En huit années de programme, il ne s’est pas passé grand-chose à Caesura. Jusqu’à un suicide récent, suivi d’un meurtre manifeste – et par arme à feu dans les deux cas, ce qui n’aurait jamais dû être possible. Il faut enquêter, et remuer la vase – des souvenirs pénibles pourraient bien remonter à la surface…
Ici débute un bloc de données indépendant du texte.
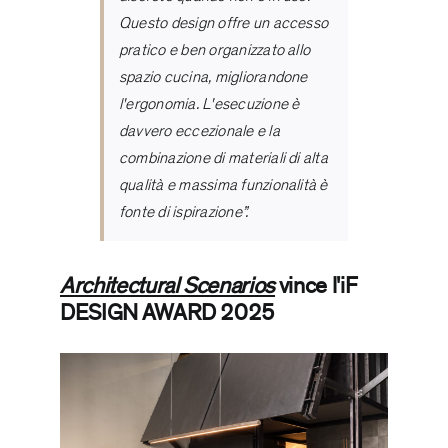
Questo design offre un accesso
pratico e ben organizzato allo
spazio cucina, migliorandone
l'ergonomia. L'esecuzione è
davvero eccezionale e la
combinazione di materiali di alta
qualità e massima funzionalità è
fonte di ispirazione”.
Architectural Scenarios
vince l'iF
DESIGN AWARD 2025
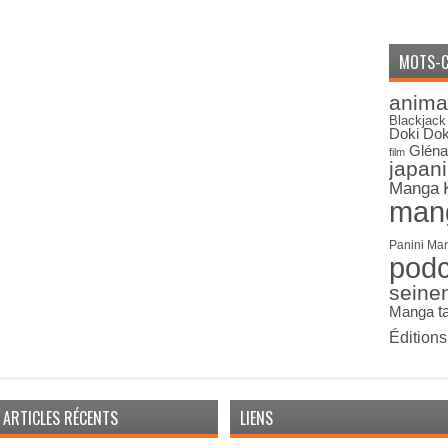
MOTS-C
anima
Blackjack
Doki Dok
Gléna
film
japan
Manga
man
Panini Ma
pod
seine
Manga
t
Édition
ARTICLES RÉCENTS
LIENS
Le sujet est bon, l’ambiance intéressante, e il y a assurément de quoi en tirer des choses profondes et stimulantes. À ceci près qu’Adam Sternbergh n’est pas Kafka, et n’a jamais eu l’intention de l’être : ce postulat très riche (et absurde) n’est jamais autre chose que ce qu’il est – un postulat, un point de départ. L’auteur en extrait un thriller efficace, même si passablement mécanique : on tourne les pages, ça fonctionne bien, mais il ne faut pas en attendre davantage. En définitive, Population : 48 ne va jamais au bout de son sujet, et écarte la réflexion très vite pour se contenter d’aligner les twists avec la régularité d’une mitrailleuse. Ce qui suffit à en faire un divertissement correct, encore que la fin du roman, avec ses révélations en pagaille, tienne de la mauvaise blague un peu navrante — est-ce là le côté « drôle » dont parle la quatrième de couverture ?
Ça fonctionne, oui… mais mécaniquement. Et du coup ça ne convainc jamais totalement. Dès l’instant où Adam Sternbergh affiche son orientation thriller, la perception du postulat change chez le lecteur : ce qui pouvait se permettre d’être absurde commence dès lors à manquer de consistance et de crédibilité. Au fond, on se rend compte bien vite que ça ne tient pas la route : rien, dans cette expérience, ne parait plausible. Ça n’était pas gênant au départ, mais au fur et à mesure que les « révélations » s’enchaînent, dans plusieurs trames parallèles dont un certain nombre des plus superflues, le scepticisme croît… jusqu’au rejet (ou, au mieux, disons l’indifférence).
Pourtant, Population : 48 se lit non sans un certain plaisir, on tourne les pages sans y penser. Cela doit tenir à une certaine science de l’auteur, dans la caractérisation des personnages, notamment, et l’ambiance – sans oublier quelques dialogues et, oui, mettons, un twist ici, un autre là.
Rien de bien renversant, juste un divertissement correct – on hésite à employer le qualificatif « honnête »… et on regrette un certain manque d’ambition, peut-être.